Ülkenin “AKaPe faşizmi”ne karşı porselen dişi ve manikürlü tırnağıyla mücadele eden Batıcı aydınları da, yıllardır servislediklerinin sonucunda çiçeklenen Alman basınının “Erdoğan erken seçimle tehdit ediyor” ortak başlığına dönüp, “ne saçmalıyor bunlar?“ demekte.
Ümit Kıvanç gibi Sosyalist romantikler ise yüzyıldır kafalarında duran bakır alaşımlı savaş miğferlerinin terleriyle karışarak beyinlerini zehirlemesinin halüsülasyonunda, elde kılıç, devletin üzerlerine göndereceği ‘palalılar’ı bekliyorlar, halâ ve hasretle...
Bütün bunlar bu haldeyken 25. Meclis toplandı.
Herkesin bir yerinden bıraktığı bir yemin okunup, vekiller belki de Cumhuriyet tarihinin gelmiş geçmiş en renkli ve çeşitlilikteki bu meclisindeki koltuklarında kıpırdanırken, işi, 14 yıllık iktidarından çok öncesinden beri sabırla, topluma takılı prangaların tek tek kilitlerinden sökülüp taşınması olan ve bundan ve ne kendisinin ne de ailesinin hedef alınıp vurulmamamış bir yeri kalmamasından çok, (hafifçe belirginleşmeye başlamış kamburuyla) başkası adına utanmaktan biraz yorulmuş gibi görünen bir uzun adam, yanında %52 ile onlara yukarıdan bakmaya geldi.

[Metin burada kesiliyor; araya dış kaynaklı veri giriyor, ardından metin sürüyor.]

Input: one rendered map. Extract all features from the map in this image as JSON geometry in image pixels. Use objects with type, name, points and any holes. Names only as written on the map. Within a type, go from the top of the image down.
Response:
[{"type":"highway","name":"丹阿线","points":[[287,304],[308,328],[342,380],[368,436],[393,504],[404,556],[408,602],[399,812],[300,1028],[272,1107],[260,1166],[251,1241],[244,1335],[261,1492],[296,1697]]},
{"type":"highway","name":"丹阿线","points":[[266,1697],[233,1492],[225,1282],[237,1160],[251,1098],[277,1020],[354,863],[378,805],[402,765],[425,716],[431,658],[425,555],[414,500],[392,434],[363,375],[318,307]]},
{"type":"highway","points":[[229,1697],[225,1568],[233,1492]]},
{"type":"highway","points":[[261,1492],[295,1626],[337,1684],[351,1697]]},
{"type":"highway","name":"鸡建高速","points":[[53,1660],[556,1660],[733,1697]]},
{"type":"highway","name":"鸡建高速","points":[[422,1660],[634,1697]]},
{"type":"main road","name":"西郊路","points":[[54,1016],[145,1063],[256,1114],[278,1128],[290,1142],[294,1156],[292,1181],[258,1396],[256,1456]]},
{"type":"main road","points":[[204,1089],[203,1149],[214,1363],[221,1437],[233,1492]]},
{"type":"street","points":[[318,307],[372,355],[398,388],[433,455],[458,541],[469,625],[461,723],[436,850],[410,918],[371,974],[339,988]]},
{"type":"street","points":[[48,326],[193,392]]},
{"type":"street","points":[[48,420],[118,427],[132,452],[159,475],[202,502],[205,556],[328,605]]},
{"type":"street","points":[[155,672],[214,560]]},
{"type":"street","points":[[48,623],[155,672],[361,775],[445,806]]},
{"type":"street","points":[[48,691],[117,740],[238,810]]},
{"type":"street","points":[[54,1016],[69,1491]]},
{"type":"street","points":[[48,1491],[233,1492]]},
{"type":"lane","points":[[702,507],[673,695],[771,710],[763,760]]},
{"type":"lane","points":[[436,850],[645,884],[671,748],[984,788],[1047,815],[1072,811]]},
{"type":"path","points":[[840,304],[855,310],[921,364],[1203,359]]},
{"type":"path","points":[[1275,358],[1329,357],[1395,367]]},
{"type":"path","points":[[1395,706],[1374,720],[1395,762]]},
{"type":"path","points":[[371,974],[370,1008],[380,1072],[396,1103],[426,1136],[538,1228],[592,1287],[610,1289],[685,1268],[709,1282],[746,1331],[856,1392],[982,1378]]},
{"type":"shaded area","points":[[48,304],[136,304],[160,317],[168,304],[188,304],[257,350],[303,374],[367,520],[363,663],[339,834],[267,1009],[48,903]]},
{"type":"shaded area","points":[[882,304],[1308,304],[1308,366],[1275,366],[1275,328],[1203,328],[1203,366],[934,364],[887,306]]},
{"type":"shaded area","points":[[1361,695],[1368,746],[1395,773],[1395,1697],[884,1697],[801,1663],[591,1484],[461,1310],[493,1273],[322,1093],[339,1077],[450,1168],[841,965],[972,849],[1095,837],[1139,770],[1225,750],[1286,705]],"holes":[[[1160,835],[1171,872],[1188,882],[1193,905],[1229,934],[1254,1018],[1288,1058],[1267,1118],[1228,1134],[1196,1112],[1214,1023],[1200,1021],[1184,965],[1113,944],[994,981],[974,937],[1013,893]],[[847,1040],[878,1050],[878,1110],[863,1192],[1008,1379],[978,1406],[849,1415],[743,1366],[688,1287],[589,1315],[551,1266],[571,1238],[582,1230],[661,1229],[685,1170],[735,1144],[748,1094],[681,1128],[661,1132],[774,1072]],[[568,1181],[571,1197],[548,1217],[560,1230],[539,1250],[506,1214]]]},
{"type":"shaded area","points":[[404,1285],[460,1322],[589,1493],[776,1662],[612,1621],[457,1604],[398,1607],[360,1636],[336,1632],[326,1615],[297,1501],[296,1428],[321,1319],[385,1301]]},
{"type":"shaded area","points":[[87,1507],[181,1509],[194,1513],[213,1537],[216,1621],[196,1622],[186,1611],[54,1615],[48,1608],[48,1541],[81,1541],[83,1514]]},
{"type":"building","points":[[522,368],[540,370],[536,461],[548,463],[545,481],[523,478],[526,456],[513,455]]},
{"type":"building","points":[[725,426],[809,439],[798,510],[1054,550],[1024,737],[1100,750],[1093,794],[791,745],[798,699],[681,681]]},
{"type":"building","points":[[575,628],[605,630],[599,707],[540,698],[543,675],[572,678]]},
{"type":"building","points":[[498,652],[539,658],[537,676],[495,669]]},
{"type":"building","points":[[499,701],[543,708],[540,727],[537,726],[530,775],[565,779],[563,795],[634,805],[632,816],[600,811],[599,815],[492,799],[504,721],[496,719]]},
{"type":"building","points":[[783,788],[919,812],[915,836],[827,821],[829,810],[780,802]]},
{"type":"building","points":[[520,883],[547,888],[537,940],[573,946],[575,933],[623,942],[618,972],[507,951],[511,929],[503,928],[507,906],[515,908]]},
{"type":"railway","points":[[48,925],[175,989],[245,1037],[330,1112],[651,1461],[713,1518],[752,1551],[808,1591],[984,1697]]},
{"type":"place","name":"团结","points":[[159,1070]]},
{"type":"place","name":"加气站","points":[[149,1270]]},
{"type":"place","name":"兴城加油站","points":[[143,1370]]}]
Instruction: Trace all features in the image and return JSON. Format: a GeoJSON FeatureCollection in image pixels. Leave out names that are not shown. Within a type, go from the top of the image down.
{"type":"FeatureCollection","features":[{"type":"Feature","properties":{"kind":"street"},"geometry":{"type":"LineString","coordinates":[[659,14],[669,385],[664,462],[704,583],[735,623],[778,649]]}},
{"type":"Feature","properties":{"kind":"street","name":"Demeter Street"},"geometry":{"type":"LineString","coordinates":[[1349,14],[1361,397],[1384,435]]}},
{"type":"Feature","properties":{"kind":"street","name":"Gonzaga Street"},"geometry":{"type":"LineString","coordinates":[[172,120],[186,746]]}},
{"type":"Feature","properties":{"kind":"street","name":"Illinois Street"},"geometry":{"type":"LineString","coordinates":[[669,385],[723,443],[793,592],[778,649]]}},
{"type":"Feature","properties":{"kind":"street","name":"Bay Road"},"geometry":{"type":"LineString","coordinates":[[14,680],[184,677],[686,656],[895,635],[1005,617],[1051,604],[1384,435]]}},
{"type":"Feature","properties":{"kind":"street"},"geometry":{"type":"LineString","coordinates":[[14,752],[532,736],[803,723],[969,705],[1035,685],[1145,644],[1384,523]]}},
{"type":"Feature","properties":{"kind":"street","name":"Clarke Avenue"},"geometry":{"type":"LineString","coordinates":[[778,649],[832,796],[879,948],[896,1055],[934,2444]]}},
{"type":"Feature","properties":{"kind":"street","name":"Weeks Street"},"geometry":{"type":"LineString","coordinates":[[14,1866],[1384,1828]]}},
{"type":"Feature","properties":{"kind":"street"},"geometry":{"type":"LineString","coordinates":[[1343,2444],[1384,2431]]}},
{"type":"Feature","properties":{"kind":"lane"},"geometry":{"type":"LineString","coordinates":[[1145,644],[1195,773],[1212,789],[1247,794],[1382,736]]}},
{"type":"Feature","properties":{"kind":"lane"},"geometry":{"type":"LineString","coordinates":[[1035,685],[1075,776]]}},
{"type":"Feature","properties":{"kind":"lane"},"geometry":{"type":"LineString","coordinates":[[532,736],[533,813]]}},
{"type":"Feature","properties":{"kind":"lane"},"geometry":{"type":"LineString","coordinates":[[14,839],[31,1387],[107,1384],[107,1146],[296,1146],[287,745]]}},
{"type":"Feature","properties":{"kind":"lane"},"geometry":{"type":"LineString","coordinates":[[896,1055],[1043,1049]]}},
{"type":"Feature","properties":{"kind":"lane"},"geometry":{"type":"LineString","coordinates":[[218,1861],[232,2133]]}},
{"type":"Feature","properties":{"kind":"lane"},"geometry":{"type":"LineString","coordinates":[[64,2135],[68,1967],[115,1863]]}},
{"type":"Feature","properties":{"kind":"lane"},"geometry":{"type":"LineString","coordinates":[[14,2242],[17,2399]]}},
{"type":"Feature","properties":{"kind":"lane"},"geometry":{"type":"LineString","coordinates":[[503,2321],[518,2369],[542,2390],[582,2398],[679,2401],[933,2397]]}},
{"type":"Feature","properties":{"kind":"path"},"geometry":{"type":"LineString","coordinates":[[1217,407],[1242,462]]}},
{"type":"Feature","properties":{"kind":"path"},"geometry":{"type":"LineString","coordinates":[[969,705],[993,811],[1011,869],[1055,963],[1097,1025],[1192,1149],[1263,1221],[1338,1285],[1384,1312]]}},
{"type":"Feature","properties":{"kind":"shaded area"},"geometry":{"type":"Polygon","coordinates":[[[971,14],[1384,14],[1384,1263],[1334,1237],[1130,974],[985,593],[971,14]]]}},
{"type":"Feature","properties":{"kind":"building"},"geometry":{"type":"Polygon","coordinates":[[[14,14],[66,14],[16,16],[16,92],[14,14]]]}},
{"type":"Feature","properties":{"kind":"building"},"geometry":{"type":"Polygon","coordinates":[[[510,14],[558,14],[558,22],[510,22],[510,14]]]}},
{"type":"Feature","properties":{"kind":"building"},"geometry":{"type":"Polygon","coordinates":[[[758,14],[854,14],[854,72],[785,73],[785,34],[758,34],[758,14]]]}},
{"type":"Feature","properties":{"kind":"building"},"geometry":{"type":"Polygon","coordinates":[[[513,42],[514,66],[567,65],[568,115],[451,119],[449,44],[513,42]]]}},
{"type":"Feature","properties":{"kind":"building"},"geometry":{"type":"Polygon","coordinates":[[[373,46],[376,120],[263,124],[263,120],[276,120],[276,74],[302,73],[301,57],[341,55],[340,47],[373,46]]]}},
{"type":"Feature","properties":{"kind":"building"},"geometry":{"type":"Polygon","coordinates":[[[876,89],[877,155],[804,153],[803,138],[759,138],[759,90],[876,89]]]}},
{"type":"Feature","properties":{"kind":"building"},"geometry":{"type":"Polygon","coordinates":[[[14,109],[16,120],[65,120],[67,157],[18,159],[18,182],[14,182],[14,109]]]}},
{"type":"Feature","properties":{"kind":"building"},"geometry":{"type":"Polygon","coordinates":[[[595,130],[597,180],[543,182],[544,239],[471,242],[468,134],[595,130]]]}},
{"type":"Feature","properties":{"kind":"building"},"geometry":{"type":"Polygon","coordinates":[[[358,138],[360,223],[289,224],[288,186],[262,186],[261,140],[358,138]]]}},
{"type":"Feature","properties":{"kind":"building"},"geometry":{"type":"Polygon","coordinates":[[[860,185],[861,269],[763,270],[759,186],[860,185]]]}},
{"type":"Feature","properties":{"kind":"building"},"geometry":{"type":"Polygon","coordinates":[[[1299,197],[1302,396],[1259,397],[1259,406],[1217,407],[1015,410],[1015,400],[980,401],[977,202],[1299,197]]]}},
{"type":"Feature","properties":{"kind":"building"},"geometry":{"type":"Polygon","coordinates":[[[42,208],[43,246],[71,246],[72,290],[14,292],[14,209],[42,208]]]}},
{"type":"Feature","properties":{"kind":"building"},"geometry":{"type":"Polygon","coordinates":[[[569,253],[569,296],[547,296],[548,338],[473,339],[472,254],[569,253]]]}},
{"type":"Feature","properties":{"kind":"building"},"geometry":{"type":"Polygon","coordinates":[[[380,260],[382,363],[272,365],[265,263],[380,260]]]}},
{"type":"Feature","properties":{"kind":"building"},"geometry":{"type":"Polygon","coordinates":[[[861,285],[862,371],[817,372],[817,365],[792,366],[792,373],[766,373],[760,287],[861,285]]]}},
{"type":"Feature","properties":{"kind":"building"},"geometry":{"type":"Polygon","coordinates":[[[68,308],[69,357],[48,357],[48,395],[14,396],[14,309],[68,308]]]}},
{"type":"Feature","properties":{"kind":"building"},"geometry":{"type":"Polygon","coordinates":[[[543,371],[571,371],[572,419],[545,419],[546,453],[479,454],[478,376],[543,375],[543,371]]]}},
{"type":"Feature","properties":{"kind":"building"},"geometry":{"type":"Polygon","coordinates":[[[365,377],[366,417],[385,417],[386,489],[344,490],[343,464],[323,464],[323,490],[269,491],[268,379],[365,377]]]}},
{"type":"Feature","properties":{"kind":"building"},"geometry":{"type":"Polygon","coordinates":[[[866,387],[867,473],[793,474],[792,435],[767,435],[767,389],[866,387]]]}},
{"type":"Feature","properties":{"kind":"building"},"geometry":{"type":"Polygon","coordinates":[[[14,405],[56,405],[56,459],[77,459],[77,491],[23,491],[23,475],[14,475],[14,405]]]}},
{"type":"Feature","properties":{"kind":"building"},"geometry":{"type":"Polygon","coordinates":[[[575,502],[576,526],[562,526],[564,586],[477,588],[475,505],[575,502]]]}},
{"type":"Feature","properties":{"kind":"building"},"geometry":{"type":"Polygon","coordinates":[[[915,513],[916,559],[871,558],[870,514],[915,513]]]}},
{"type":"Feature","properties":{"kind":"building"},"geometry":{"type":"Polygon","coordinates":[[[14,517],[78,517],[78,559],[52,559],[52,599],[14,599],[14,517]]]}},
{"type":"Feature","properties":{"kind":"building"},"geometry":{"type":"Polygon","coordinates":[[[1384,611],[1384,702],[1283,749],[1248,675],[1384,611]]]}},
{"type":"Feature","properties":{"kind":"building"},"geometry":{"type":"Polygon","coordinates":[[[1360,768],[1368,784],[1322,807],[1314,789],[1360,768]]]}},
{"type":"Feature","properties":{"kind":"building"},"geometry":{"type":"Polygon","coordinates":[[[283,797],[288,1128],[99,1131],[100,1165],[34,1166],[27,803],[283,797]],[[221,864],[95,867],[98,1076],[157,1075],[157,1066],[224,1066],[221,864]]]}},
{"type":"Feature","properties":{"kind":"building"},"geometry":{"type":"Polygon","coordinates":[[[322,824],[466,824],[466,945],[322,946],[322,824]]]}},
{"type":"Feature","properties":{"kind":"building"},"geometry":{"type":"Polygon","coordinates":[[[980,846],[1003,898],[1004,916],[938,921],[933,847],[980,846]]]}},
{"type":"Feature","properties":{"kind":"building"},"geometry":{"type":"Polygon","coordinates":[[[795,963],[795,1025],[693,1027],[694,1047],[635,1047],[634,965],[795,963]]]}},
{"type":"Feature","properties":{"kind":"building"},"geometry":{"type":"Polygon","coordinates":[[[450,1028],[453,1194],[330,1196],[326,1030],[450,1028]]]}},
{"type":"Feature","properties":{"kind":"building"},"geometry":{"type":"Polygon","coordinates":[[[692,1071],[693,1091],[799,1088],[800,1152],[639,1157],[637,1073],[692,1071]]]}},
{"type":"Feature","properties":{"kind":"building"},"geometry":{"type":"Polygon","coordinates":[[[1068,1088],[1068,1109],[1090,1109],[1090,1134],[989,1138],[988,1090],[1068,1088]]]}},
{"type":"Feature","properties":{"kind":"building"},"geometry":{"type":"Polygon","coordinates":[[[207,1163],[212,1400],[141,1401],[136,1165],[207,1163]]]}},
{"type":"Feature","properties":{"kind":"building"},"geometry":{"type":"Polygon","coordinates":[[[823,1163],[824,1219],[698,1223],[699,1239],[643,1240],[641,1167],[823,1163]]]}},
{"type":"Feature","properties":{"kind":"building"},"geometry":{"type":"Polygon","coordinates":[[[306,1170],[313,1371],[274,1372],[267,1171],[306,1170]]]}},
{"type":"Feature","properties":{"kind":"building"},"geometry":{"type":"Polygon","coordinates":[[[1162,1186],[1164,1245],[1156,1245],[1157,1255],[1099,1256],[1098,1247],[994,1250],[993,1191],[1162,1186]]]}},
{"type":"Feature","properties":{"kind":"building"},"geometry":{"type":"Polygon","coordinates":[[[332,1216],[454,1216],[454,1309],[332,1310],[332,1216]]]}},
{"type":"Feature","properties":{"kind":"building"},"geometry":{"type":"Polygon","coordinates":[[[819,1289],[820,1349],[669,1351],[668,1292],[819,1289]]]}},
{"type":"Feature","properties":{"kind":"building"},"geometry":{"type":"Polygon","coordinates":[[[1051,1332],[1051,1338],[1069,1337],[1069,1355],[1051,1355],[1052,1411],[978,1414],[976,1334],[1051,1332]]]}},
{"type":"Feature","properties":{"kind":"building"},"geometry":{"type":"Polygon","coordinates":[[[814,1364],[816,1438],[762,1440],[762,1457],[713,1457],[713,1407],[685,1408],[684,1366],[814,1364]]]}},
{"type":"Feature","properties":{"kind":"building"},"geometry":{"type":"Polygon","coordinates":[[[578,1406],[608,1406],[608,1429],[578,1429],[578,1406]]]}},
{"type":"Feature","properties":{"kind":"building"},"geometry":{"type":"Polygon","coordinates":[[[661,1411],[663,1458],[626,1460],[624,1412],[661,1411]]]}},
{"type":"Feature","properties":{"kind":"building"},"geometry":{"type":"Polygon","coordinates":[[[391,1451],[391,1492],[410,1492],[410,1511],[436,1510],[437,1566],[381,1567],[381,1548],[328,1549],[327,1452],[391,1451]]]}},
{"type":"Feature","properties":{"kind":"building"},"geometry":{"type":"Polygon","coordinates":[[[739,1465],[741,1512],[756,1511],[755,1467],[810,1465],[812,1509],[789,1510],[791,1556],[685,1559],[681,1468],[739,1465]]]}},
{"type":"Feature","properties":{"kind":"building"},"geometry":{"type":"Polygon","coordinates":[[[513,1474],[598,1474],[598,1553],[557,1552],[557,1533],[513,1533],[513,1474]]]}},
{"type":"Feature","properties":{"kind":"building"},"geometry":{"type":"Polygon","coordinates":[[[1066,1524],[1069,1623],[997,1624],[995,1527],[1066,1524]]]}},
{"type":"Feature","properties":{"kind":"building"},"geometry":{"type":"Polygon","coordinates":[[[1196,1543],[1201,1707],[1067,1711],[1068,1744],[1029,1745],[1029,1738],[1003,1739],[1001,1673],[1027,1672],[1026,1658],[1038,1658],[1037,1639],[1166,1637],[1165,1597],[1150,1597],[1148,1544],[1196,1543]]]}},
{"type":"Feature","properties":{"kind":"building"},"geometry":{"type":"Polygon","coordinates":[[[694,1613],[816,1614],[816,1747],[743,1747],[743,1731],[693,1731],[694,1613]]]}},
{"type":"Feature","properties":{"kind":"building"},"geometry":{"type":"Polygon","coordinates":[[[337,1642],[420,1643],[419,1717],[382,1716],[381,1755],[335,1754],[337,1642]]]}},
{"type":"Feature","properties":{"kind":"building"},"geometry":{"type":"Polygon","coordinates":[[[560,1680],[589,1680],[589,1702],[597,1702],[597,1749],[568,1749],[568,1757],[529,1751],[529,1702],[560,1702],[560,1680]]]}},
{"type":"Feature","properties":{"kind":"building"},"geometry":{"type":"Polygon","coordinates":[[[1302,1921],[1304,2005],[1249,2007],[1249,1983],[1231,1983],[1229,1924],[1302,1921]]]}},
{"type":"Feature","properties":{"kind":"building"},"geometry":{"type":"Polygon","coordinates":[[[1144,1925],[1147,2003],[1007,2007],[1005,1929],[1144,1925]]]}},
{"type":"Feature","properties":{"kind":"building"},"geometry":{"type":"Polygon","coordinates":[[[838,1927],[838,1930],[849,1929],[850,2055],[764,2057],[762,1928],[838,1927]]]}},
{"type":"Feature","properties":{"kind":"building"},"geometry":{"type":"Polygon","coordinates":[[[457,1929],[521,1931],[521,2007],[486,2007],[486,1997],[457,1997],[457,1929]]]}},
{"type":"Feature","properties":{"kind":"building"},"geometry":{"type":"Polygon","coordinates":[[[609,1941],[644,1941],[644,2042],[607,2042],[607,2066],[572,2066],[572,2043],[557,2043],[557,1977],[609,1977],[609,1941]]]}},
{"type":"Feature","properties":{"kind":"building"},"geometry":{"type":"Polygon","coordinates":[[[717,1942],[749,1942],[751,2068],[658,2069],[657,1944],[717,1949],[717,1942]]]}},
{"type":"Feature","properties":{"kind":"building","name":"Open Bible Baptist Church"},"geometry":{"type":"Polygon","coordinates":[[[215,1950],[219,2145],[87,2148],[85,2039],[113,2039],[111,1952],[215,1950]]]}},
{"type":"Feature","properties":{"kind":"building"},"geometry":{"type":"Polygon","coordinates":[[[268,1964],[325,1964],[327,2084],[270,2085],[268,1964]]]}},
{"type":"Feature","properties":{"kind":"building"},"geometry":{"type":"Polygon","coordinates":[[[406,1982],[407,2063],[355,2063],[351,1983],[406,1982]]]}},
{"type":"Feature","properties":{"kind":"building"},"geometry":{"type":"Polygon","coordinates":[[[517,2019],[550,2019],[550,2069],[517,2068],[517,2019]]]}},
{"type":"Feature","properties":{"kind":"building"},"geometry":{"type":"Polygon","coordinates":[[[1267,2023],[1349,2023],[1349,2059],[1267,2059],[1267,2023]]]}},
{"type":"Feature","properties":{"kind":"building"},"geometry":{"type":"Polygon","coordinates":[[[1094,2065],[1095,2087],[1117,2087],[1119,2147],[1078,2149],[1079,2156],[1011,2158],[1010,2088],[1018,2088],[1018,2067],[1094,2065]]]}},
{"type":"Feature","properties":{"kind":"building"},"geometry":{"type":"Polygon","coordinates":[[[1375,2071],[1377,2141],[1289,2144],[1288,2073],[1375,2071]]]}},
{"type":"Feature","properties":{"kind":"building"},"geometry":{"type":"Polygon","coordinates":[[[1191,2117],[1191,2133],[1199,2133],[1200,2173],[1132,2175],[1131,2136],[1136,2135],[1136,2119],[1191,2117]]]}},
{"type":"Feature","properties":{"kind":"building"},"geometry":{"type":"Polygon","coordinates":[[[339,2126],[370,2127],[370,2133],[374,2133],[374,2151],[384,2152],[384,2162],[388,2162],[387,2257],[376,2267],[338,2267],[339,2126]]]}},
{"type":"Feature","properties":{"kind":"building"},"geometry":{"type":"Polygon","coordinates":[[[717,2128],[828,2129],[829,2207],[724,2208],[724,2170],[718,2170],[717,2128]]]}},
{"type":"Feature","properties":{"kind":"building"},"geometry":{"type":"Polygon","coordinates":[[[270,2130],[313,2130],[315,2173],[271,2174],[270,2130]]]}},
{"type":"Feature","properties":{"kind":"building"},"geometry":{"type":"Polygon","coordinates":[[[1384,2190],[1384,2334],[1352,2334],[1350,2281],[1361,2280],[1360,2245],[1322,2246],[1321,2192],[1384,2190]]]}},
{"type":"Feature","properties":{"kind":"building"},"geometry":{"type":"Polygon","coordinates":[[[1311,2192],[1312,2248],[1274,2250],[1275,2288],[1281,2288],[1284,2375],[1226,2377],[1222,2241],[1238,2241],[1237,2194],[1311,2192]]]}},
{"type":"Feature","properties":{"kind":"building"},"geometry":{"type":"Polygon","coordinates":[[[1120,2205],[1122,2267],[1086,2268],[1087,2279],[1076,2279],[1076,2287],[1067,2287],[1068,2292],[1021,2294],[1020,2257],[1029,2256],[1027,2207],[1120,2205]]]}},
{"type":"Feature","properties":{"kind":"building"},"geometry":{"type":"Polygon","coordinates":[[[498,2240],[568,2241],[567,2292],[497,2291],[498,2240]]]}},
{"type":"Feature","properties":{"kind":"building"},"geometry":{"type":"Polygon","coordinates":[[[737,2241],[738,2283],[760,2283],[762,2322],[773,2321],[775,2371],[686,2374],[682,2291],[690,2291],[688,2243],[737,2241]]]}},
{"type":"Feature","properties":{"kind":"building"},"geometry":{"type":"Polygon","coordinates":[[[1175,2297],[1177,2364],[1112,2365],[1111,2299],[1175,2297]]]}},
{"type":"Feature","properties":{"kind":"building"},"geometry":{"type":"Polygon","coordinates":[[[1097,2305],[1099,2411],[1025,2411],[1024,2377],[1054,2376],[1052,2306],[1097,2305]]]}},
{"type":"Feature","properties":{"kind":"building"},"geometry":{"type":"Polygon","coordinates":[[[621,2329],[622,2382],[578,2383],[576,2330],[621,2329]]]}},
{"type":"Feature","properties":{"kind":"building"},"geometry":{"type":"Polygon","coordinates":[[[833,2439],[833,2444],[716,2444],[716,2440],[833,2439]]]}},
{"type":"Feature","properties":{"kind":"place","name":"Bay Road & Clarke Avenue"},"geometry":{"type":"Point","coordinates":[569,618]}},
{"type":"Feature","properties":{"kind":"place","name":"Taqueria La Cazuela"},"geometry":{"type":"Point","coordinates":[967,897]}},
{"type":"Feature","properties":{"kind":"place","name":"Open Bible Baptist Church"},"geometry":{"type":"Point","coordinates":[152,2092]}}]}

Kimlikleriyle, dinleriyle, dilleriyle, başörtüleriyle, her türlü küfrün ve yalanın ve uydurma iddiayla tezviratın sahibi olabilme ve bundan da utanmama özgürlükleriyle salondakiler, gelişini alkışlarla ya da yerlerinden bile kalkmayarak tepkisizlikle karşılarken, onun aklından;
“o 400 vekil işte burada veya şimdi değillerse de bir tekrar seçimle yakında olacaklar” geçiyor ama aşağıdakiler henüz bunu bilmiyor.